The train finally came to our stop and I hurriedly made an excuse
that I had another errand to run before going to my office. We would
have to part ways here. We stopped walking and standing in the sunlight
he asked me for my number. He wanted to take me to a gallery opening
where I could meet lots of film producers. I could hardly believe that
this scrappy looking man in a torn flannel shirt was going to a gallery
opening, but I gave him my phone number minus the real digits anyways.
It was just easier then saying, “I don’t want to give you my number.

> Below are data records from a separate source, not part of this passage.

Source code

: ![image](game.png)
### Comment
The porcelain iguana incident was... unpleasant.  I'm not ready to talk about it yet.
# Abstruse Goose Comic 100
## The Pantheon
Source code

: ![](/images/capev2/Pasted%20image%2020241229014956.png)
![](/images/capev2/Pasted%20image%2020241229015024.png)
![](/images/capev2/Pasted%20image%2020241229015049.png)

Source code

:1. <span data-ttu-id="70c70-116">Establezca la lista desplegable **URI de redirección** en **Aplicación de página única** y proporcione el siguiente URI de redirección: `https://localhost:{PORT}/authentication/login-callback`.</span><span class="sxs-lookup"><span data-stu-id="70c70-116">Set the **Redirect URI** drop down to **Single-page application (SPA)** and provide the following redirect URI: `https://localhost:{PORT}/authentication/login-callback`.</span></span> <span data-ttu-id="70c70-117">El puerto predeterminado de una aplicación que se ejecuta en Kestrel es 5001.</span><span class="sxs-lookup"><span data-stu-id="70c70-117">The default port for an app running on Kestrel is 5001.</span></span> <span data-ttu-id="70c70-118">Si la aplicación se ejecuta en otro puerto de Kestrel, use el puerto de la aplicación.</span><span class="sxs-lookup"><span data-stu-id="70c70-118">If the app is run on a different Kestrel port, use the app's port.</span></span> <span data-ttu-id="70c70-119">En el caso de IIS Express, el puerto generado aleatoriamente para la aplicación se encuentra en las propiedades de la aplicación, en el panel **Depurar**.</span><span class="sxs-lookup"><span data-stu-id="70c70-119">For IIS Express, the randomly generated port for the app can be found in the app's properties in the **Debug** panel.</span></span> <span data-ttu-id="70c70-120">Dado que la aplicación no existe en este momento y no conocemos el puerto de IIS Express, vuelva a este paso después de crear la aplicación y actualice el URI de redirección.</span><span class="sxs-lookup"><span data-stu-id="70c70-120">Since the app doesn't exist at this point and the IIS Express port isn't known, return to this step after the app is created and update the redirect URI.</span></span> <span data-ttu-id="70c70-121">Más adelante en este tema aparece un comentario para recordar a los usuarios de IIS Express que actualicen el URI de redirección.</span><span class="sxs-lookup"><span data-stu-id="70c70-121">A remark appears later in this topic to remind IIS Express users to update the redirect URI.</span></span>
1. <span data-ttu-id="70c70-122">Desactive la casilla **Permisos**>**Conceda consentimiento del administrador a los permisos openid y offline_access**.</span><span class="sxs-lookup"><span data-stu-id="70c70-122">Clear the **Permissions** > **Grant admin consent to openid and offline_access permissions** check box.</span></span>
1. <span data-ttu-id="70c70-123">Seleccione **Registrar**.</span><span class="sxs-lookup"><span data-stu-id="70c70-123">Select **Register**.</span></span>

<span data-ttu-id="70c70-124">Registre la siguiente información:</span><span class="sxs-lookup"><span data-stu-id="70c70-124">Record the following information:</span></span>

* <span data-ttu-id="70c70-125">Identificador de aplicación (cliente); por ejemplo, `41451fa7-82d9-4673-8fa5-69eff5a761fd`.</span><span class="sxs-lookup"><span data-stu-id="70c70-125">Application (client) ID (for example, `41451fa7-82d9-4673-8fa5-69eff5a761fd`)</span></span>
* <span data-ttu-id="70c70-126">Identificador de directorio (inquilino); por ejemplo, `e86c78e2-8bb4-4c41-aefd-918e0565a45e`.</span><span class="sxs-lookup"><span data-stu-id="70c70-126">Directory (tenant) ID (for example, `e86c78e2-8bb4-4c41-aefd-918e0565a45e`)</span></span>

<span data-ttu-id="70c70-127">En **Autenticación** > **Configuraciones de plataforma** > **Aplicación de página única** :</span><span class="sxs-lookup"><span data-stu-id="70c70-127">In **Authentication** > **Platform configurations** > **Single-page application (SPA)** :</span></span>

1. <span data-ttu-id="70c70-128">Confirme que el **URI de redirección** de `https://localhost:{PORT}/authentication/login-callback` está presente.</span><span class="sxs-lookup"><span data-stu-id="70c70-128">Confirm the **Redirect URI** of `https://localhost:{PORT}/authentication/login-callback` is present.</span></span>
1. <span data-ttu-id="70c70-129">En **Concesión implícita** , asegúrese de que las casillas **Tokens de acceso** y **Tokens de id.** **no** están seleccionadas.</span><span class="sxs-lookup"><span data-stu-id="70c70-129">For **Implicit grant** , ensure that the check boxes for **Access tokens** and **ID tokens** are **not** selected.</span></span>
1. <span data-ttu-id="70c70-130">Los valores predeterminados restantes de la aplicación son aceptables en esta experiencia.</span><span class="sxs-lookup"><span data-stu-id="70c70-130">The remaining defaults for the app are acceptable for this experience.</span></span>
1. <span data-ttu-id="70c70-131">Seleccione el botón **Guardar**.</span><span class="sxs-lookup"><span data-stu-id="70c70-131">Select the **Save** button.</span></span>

You are too old for me and you actually are making me feel sick.” I
needed to get away. I was starting to feel suffocated, like all the
personal information he was sucking from me was actually the air I
breathed. I turned to leave and he reached out his hand to shake it. I
was reluctant. I remembered the purple sores on his hands, but I
extended my own anyways. I didn’t want to offend him. But, then as he
grabbed my hand he thrusted me towards him and went in for a full-on
kiss! As I came to from my disbelief I snapped my head away from his
intrusive and chapped lips and he ended up planting one on the side of
my face. Ugh! I could and probably should have screamed. Shaken, I
didn’t say anymore. I just walked at the greatest speed possible away
from him. I couldn’t let him take anything else away from me.
In retrospect, I am aware that I must appear to be something of a
naïve dolt, traipsing around New York City confiding and trusting in
every Tom, Dick or Harry that so much as offers me his seat on the
subway…and as I write this, I think, “Yes, maybe I am.” But most of the
time I prefer to think it is just my mid-west upbringing manifesting in
all of it’s “Please and thank you’s, kind sir and that’s mighty kind of
ya’s, ma’am” glory. But, returning to work after “the incident” I
realized that I am not alone in my instinctual need to please. Many of
the women I work with shared similar stories. Why don’t we say anything
when we are clearly being taken advantage of? Where does the desire to
please come from?
This is not the first time I’ve let something like this happen. I’ve
actually found myself in much more life threatening cases where I’ve
blindly given men the benefit of the doubt, thinking I was doing them
some great favor by being nice to them when no one else would, only to
have them wait for me outside my building at all hours of the day and
night. Is this the price one must pay for showing a bit of compassion?